Request: How many lines in the rows below contain the string "from", with case counting? Reply with the number only.
---------- Record excerpts
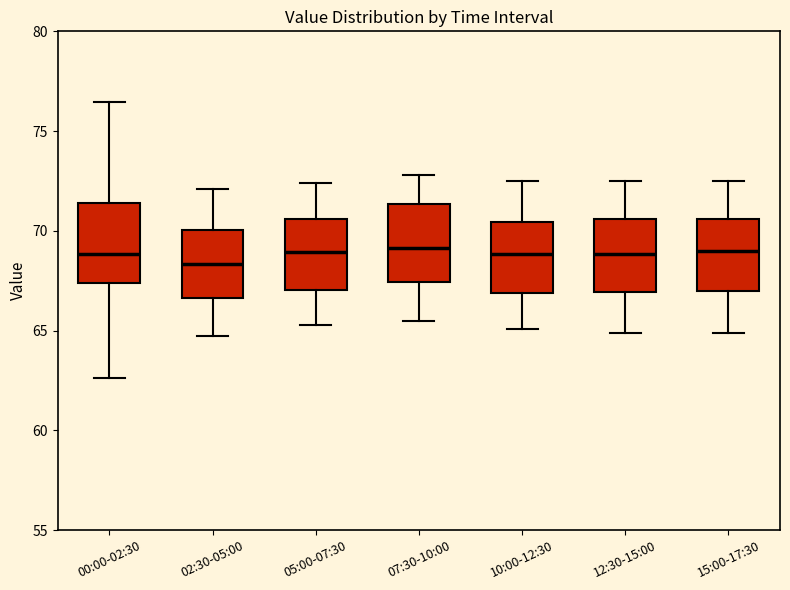

Reading left to right, read every box against the y-axis: the position of its median line, the range the box covers, and the ends of its whiskers. The values are not printed on the chart, so give them approximately, as read against the axis.

00:00-02:30: median 69.0, box 67.5 to 71.5, whiskers 62.5 to 76.5
02:30-05:00: median 68.5, box 66.5 to 70.0, whiskers 65.0 to 72.0
05:00-07:30: median 69.0, box 67.0 to 70.5, whiskers 65.5 to 72.5
07:30-10:00: median 69.0, box 67.5 to 71.5, whiskers 65.5 to 73.0
10:00-12:30: median 69.0, box 67.0 to 70.5, whiskers 65.0 to 72.5
12:30-15:00: median 69.0, box 67.0 to 70.5, whiskers 65.0 to 72.5
15:00-17:30: median 69.0, box 67.0 to 70.5, whiskers 65.0 to 72.5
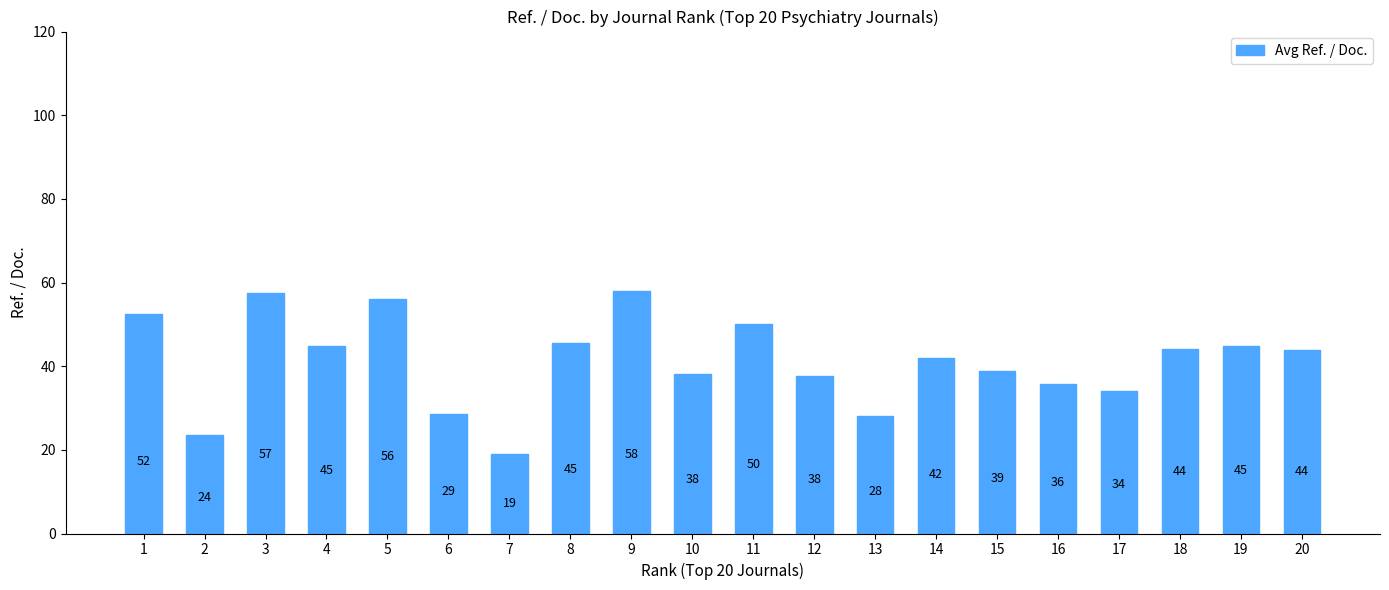

What is the difference between the values at 20 and 17?

9.8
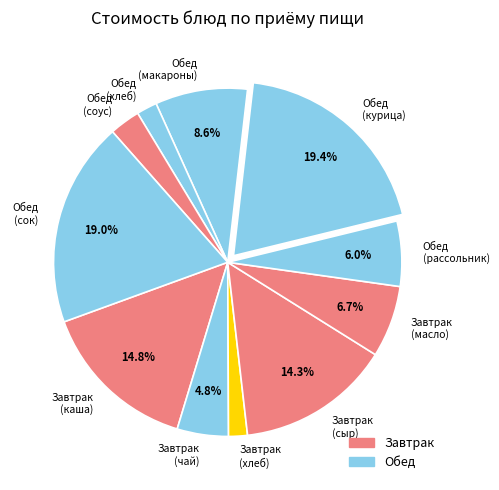

Do Обед (макароны) and Завтрак (масло) together represent more than half of the pie?

No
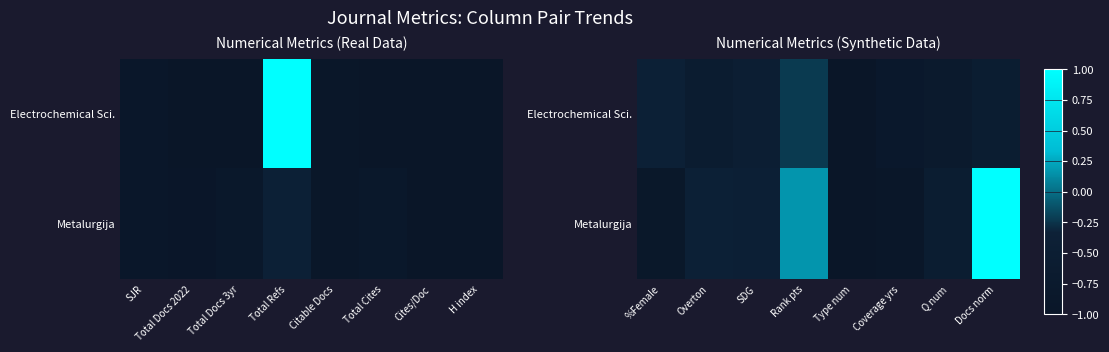

At Docs norm, list the series in order from largest to smallest.

Metalurgija, Electrochemical Sci.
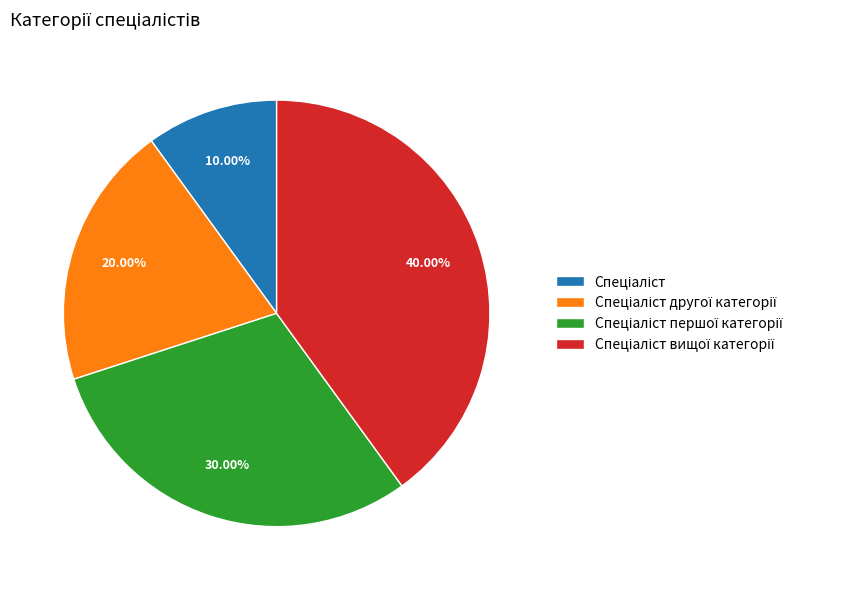

Is there a majority slice in this chart?

No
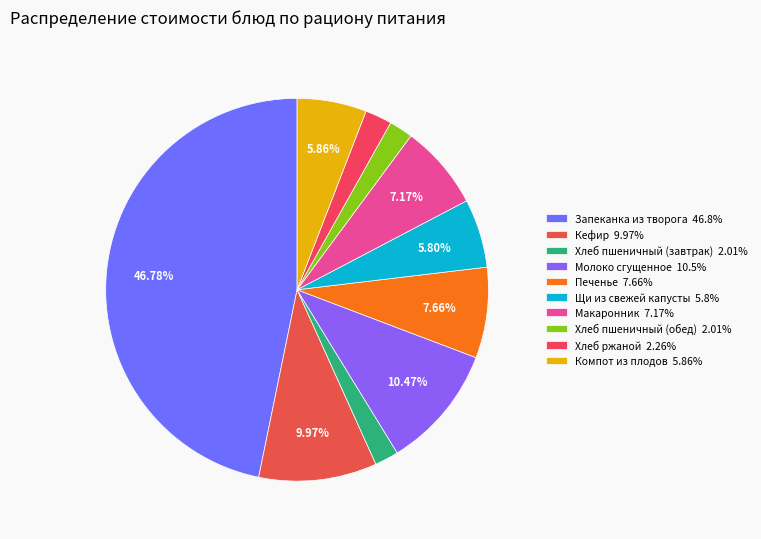

True or false: Хлеб пшеничный (завтрак) accounts for 16% of the total.

False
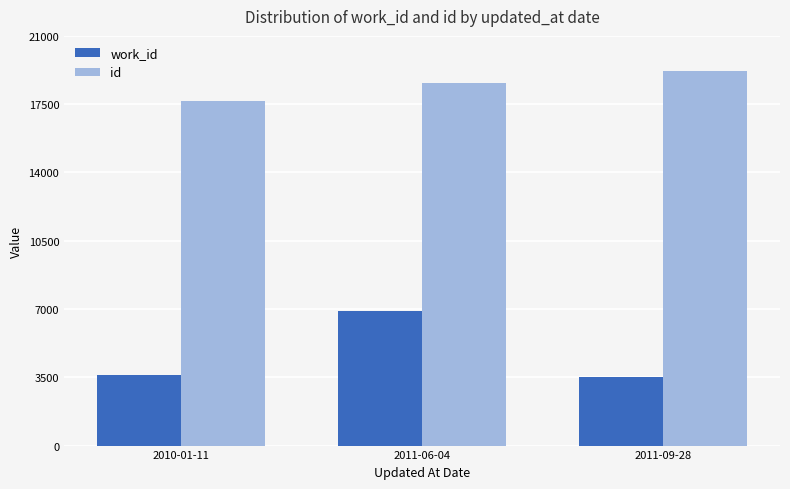

What is the greatest value displayed?

19223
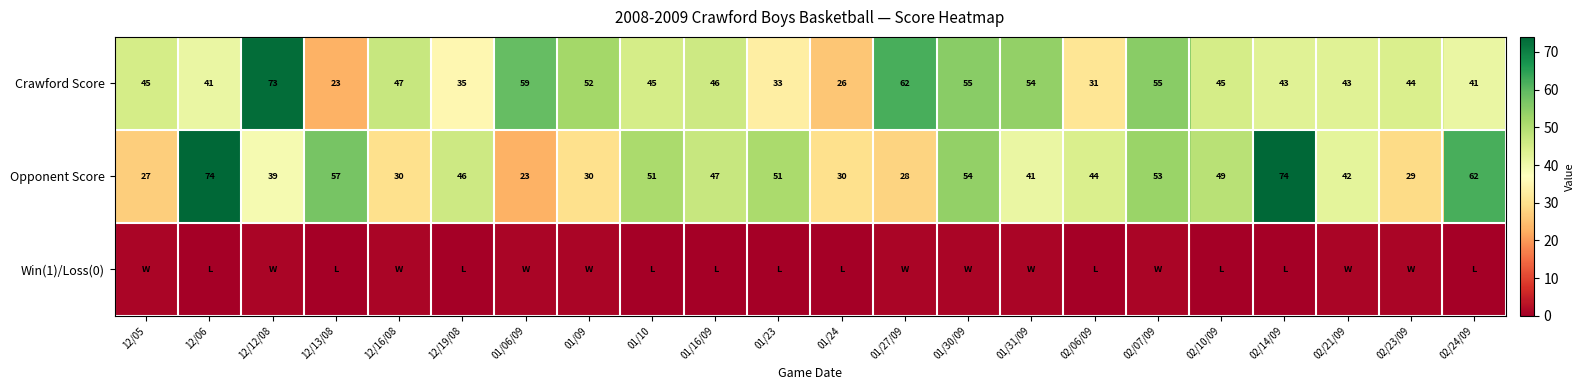

What is the difference between the maximum and minimum values in the Opponent Score series?

51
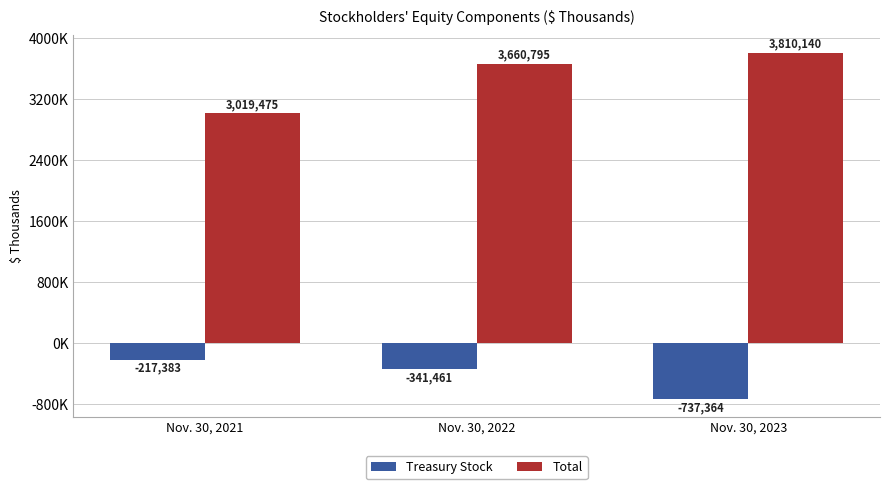

Which series has the largest range (max minus min)?

Total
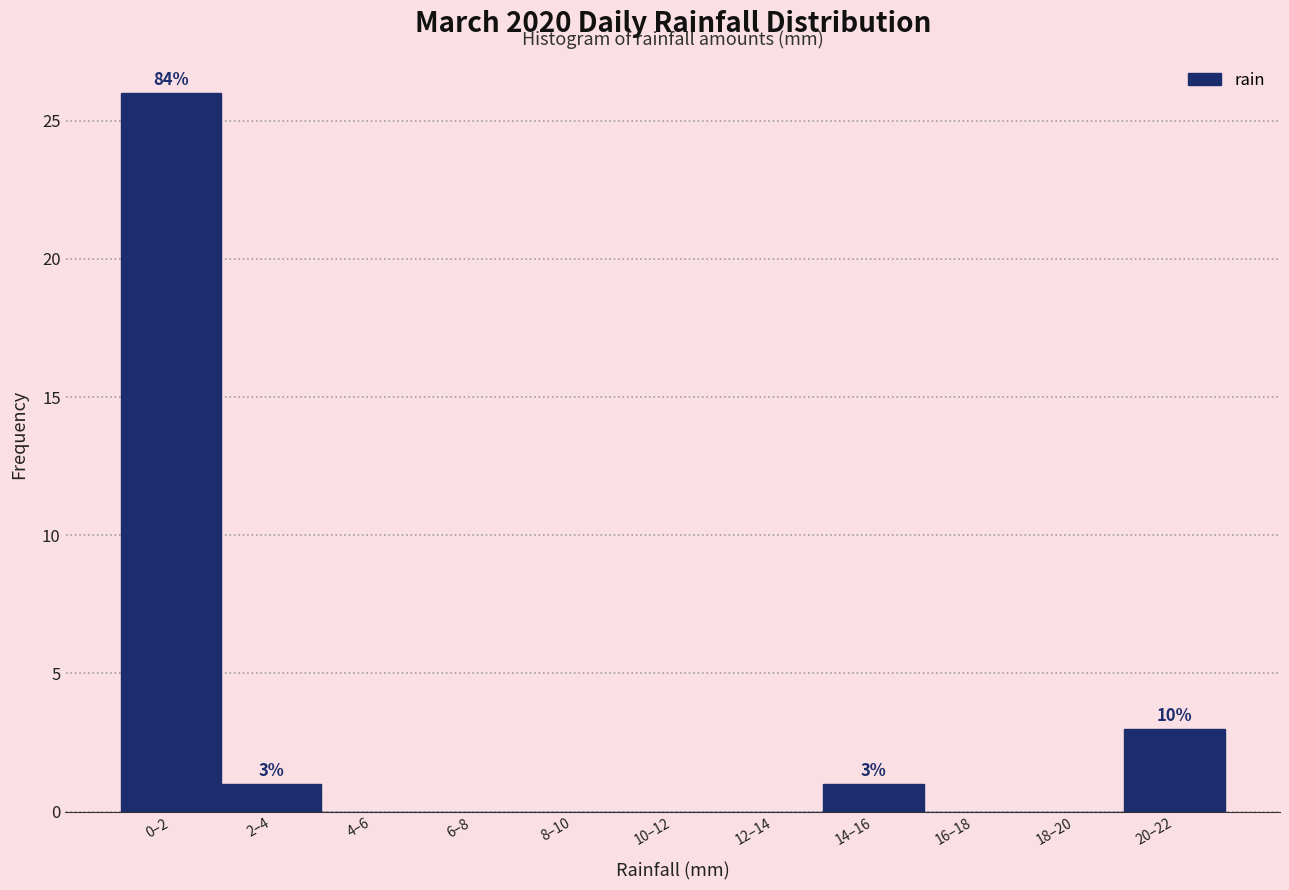

Reading left to right, extract all data points from this chart.

0–2=26	2–4=1	4–6=0	6–8=0	8–10=0	10–12=0	12–14=0	14–16=1	16–18=0	18–20=0	20–22=3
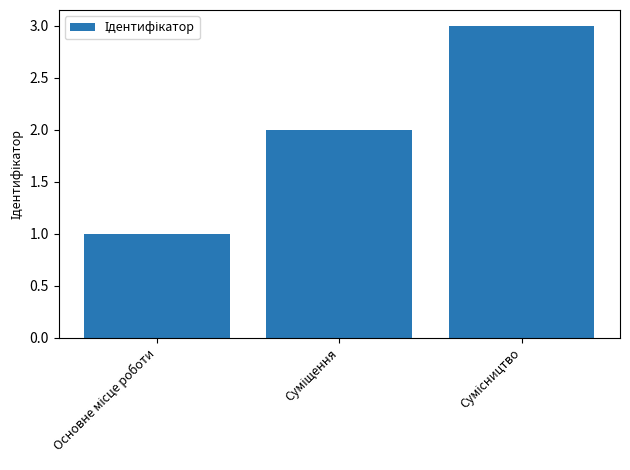

What is the greatest value displayed?

3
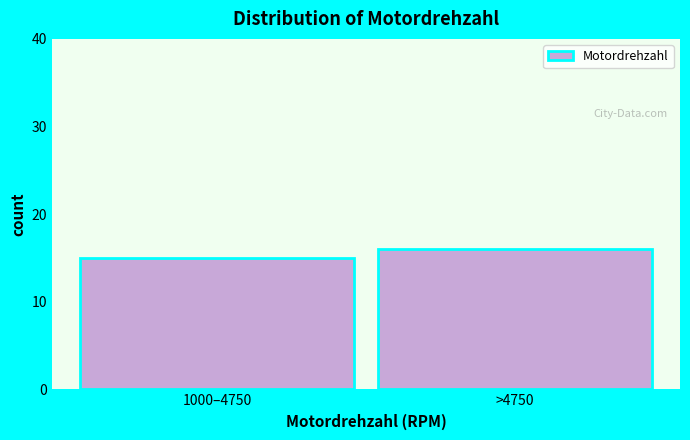

Reading right to left, transcribe all the data shown in this chart.

16	15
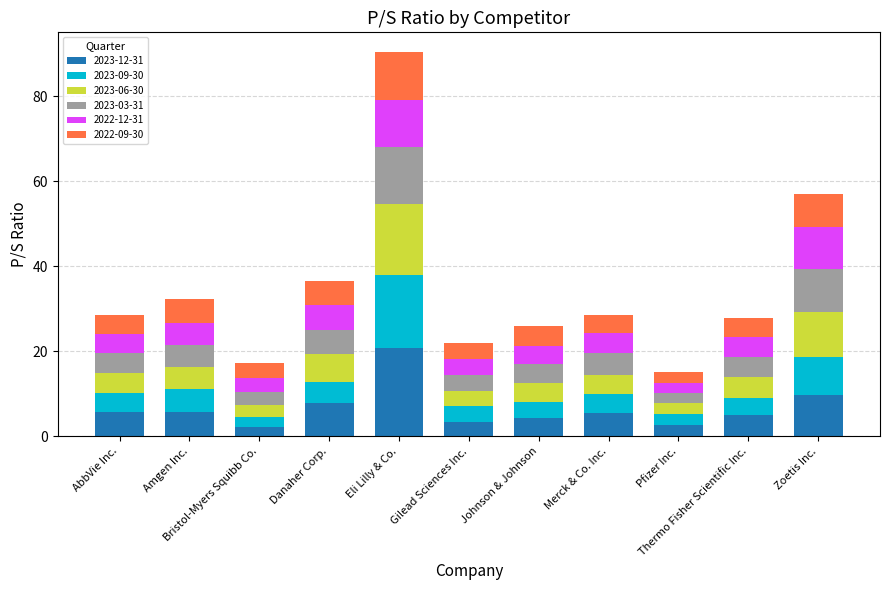

What is the highest value of the 2023-12-31 series?

20.8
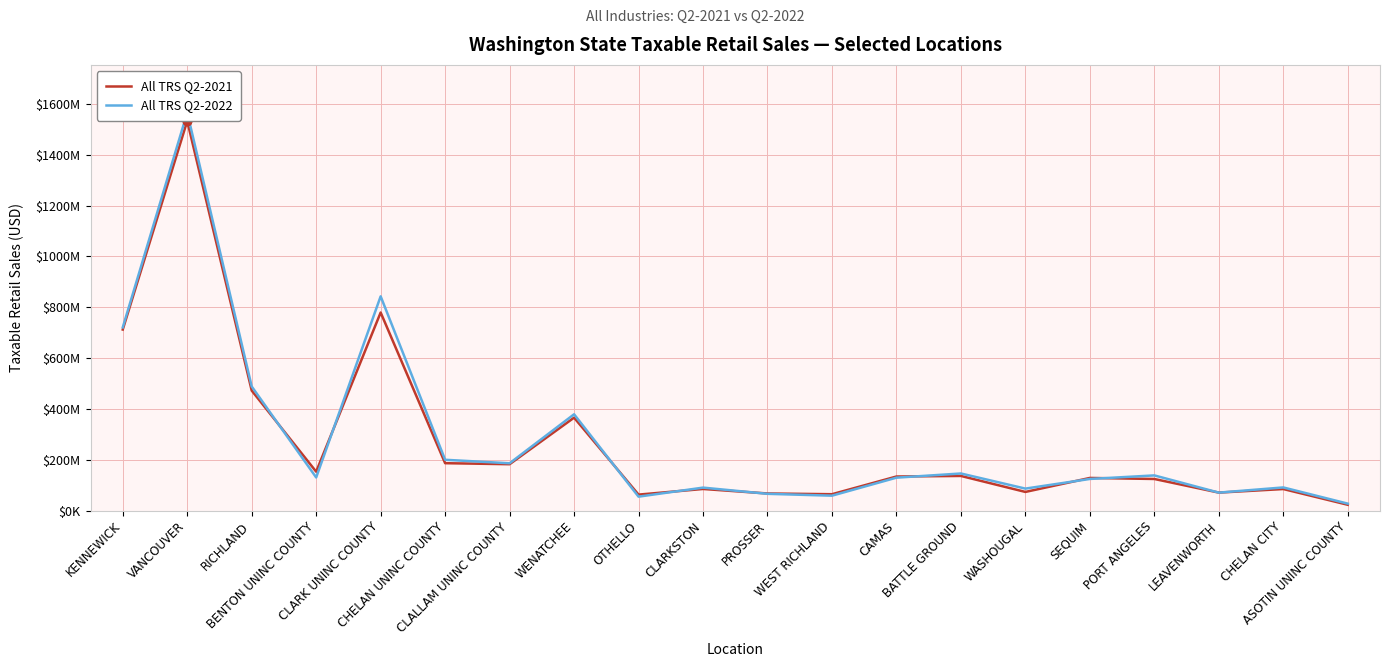

What is the value of the All TRS Q2-2022 point at the 20th from the left?

27622676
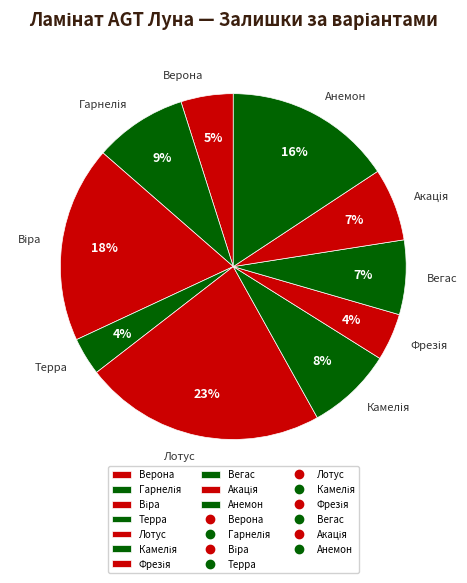

To the nearest percent, what portion does Вегас represent?

7%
--------------------
Problem solution: 3